5. Donald Trump Has Raised the Clinton Sock Drawer Decision in Court Filings
In one court filing relating to the investigation that resulted in the documents indictment, Trump raised the Clinton sock drawer decision.
“As Plaintiff has explained in prior briefing, all government records are subject to either the Federal Records Act (‘FRA’) or the Presidential Records Act (‘PRA’),” Trump’s lawyers wrote, adding: “The PRA specifies a further distinction between Presidential records and personal records, requiring that ‘all material produced or received by the President, ‘to the extent practicable,’ be categorized as Presidential records or personal records upon their creation or receipt and be filed separately.’ Judicial Watch, Inc. v. Nat’l Archives & Recs.

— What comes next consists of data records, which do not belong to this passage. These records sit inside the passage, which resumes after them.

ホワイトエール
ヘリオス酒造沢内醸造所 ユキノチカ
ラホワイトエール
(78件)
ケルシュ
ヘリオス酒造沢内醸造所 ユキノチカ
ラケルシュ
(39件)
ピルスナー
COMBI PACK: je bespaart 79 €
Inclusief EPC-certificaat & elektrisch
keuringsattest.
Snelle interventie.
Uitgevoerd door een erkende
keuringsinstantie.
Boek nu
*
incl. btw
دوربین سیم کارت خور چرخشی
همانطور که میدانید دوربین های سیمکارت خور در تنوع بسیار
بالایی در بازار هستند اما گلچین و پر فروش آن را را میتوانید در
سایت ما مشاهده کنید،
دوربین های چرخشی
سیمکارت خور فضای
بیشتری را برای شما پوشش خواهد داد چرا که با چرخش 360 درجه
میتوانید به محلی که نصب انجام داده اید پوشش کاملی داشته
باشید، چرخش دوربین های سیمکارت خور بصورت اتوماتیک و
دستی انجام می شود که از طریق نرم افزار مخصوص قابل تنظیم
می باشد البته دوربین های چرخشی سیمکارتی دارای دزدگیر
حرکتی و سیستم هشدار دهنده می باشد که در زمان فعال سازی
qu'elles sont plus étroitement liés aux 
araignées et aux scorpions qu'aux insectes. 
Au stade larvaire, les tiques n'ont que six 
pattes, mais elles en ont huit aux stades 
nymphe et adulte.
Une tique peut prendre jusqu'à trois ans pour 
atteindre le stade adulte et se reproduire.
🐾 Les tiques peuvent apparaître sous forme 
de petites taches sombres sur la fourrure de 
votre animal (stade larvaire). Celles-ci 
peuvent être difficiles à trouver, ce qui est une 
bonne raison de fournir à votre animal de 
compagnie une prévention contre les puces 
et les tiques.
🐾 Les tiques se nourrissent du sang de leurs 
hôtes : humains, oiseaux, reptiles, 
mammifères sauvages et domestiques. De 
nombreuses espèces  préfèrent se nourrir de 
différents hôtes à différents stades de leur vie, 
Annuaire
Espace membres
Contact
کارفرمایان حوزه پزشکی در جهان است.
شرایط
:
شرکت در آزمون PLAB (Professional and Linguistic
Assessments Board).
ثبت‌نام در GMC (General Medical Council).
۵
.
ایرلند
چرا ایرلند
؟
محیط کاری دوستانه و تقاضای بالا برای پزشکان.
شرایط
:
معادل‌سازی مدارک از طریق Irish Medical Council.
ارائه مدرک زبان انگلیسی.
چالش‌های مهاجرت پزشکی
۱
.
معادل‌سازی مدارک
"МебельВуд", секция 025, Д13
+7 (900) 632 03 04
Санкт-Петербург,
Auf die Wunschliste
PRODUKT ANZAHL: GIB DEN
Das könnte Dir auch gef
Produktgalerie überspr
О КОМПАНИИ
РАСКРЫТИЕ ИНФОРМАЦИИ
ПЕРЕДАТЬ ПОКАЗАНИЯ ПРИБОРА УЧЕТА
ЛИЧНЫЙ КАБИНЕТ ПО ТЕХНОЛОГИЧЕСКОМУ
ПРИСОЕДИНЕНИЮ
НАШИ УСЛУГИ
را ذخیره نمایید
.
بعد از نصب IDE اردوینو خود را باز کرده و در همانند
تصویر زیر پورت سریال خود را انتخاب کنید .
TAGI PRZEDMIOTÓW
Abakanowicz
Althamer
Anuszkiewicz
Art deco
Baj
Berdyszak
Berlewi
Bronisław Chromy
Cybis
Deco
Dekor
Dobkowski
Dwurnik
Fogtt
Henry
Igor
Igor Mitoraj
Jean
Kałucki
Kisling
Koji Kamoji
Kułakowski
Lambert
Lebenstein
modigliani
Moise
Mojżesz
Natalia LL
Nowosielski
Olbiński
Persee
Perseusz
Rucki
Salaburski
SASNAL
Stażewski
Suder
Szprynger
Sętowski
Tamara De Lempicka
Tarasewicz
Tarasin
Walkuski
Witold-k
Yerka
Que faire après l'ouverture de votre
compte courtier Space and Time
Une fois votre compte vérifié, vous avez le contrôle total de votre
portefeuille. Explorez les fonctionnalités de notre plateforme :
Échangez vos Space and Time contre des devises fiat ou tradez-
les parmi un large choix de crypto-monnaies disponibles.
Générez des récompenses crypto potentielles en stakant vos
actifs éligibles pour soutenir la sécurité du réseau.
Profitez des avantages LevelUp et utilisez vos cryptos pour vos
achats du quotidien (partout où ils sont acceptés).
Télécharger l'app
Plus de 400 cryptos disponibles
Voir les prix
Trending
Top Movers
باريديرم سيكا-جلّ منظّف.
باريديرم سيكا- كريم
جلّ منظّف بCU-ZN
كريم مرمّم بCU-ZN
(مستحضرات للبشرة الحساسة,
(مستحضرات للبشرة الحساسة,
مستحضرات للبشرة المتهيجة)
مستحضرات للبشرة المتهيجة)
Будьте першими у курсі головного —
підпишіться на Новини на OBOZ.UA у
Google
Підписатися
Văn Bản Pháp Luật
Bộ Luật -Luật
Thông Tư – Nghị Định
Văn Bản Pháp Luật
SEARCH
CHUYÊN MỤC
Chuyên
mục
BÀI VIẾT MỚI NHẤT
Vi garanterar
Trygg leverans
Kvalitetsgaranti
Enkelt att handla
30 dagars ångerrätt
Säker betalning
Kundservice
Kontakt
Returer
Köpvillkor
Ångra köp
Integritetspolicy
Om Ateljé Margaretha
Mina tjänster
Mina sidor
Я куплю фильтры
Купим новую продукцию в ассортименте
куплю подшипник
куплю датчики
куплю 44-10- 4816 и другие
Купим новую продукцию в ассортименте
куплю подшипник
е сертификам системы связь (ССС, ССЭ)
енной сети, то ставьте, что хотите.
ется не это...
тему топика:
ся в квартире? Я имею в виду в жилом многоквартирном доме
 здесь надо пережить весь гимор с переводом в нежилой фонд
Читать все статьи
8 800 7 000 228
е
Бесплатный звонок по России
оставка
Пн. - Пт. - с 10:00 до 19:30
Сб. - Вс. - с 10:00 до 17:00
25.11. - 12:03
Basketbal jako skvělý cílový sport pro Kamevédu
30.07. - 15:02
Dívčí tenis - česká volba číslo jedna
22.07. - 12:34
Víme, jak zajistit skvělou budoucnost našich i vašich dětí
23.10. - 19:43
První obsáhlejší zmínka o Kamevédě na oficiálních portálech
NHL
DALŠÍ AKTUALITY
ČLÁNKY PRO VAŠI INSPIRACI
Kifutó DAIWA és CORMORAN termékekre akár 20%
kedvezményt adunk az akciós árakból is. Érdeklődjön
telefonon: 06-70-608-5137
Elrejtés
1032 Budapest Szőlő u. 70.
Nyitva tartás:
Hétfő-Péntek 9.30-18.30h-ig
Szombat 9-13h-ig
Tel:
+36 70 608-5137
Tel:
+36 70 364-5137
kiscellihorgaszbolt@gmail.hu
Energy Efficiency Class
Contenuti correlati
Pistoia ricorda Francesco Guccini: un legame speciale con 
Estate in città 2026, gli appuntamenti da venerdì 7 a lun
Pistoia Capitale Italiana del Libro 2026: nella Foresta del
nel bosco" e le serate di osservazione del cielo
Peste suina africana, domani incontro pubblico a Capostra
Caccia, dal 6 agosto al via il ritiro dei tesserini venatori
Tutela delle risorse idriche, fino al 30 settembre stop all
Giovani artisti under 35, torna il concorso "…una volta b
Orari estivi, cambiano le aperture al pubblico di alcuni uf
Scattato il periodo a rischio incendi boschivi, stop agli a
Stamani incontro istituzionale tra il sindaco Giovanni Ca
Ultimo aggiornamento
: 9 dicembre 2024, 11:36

Admin. . . .”
The court filing says the core question is “whether a President has the authority to decide whether a document is a ‘Presidential record’ or a ‘personal record.’ Both the plain language of the PRA and past court decisions answer this question in the affirmative.”
The filing adds:
Therefore, according to the Judicial Watch court, in allocating this responsibility to the President, the PRA neither obligates nor permits the Archivist to make initial designation decisions or to take control of records that the President has designated as personal records. The PRA, then, is clear: a President determines whether a document constitutes a Presidential record or a personal record.”